When you mix the sin of pride with the virtue of humility, you get Marilyn Monroe. At least, that’s what the sisters behind Richmond cafe Monroe believe.
Natasha, Michelle and Monique Moussi are no strangers to the Melbourne cafe scene. Since their father emigrated from Lebanon 50 years ago and opened numerous restaurants with their mother, the sisters and their three other siblings have followed suit.
30 Mill, Morris and Heath and South Melbourne’s Trillium are all on the sisters’ resumes; Monique owns Miss Frank and Meister; and their brother Julien owns Northcote’s Tinker, Elsternwick’s Penta and the recently opened Bentwood.
Monroe, named for the 20th-century Hollywood icon, is different to the sisters’ other ventures, thanks to a concept conceived by designers DKO and Pop & Pac.
Soft pink hues and matte-black furnishings represent humility, and the ombre mirror that takes up the entire left wall of the venue represents pride.
Head chef Kelly McInerney (ex Three Monkeys Place) adds a passion and talent for Asian cuisine, in part due to multiple trips to Thailand over the last decade.
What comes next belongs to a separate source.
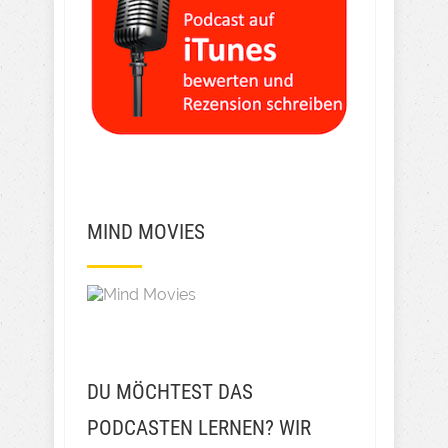
MIND MOVIES
DU MÖCHTEST DAS
PODCASTEN LERNEN? WIR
Her menu includes coriander and ginger prawn fritters served with pickled salad, crispy wonton and tangy green nam jim sauce; chilli and coriander scrambled eggs with shallots and charred corn; and a soft-shell crab burger on a charcoal brioche bun.
On the sweeter end, there’s roti with banana and mascarpone, and a smoothie bowl built around maqui, a berry found in the forests of Chile and Argentina.
Smashed avocado and eggs Benedict are also here for those who can’t go past the classics.
Dimattina Coffee is behind Monroe’s house espresso blend, while Proud Mary provides rotating single origins. Batch brew and cold drip are also on the menu.
If you look carefully, linear lines cover the interior, from the wallpaper to the ombre mirror. The lines represent silence, inspired by John Cage’s controversial 4′33″ – a score composed for no instruments at all, simply consisting of the sounds of the environment that the listeners hear while it is “performed”.
With high ceilings, exposed piping and what feels like a never-ending space, you can certainly hear the environment at Monroe: the coffee machine’s hum, the clattering of plates, the soft murmur of customers.